The Chainalysis team created a break down of occured thefts, based on the average and median amount stolen. It turns out, the number of crypto funds stolen per heist dropped drastically in 2019, when comparing it with 2018, for example. The data suggest exchanges are now increasingly aware of the situation and are trying to mitigate or at least lessen the effect of potential crypto theft.
Most of the stolen funds are going into other exchanges, then exchanged for fiat currencies. However, there are still funds, sitting in wallets, which gives law enforcement officials a chance to discover the culprits.
And as exchanges are increasing their security measures, hackers also sophisticate their methods for infiltration. Exchange operators now keep small amounts in their hot wallets, while most of the funds are locked in cold wallets. Also, exchanges are relying more on authentication procedures and transaction monitoring. Exchanges in 2019 shared more information on the crypto hack than ever before, which is beneficial for the entire crypto community.

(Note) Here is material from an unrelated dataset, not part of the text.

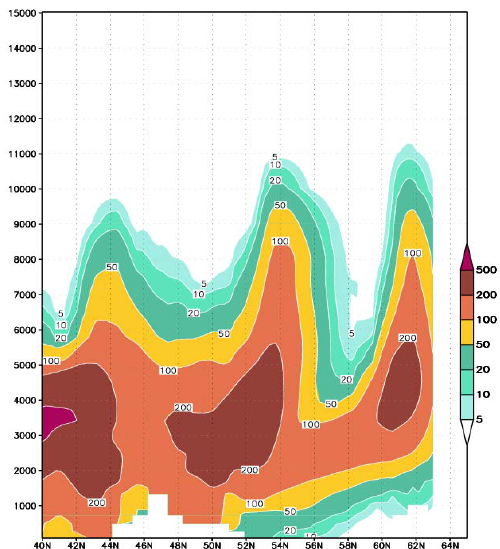
Fig. 4. North-south vertical transect of the mineral dust concentra- ) at 10 ◦ E on 29 May 2008 (12:00UTC) as modeled tion (PM model 10 by DREAM. The geographical position is marked by the red line in Fig. 3a.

However, hacker groups like the Lazarus project take crypto attacks to a whole new level. Believed to be behind the WannaCry ransomware attacks in 2017, as well as the 2014 Sony Pictures attack, Lazarus now uses more and more sophisticated hacking methods. Most of their hacking is based on social engineering, evolving into one of the most elaborate hacking strategies in the crypto sector. Lazarus also uses mixing pools to cover up their tracks. Mixing pools gather illicit funds and then transfers them back with a “mixed” origin for a 1-3% fee.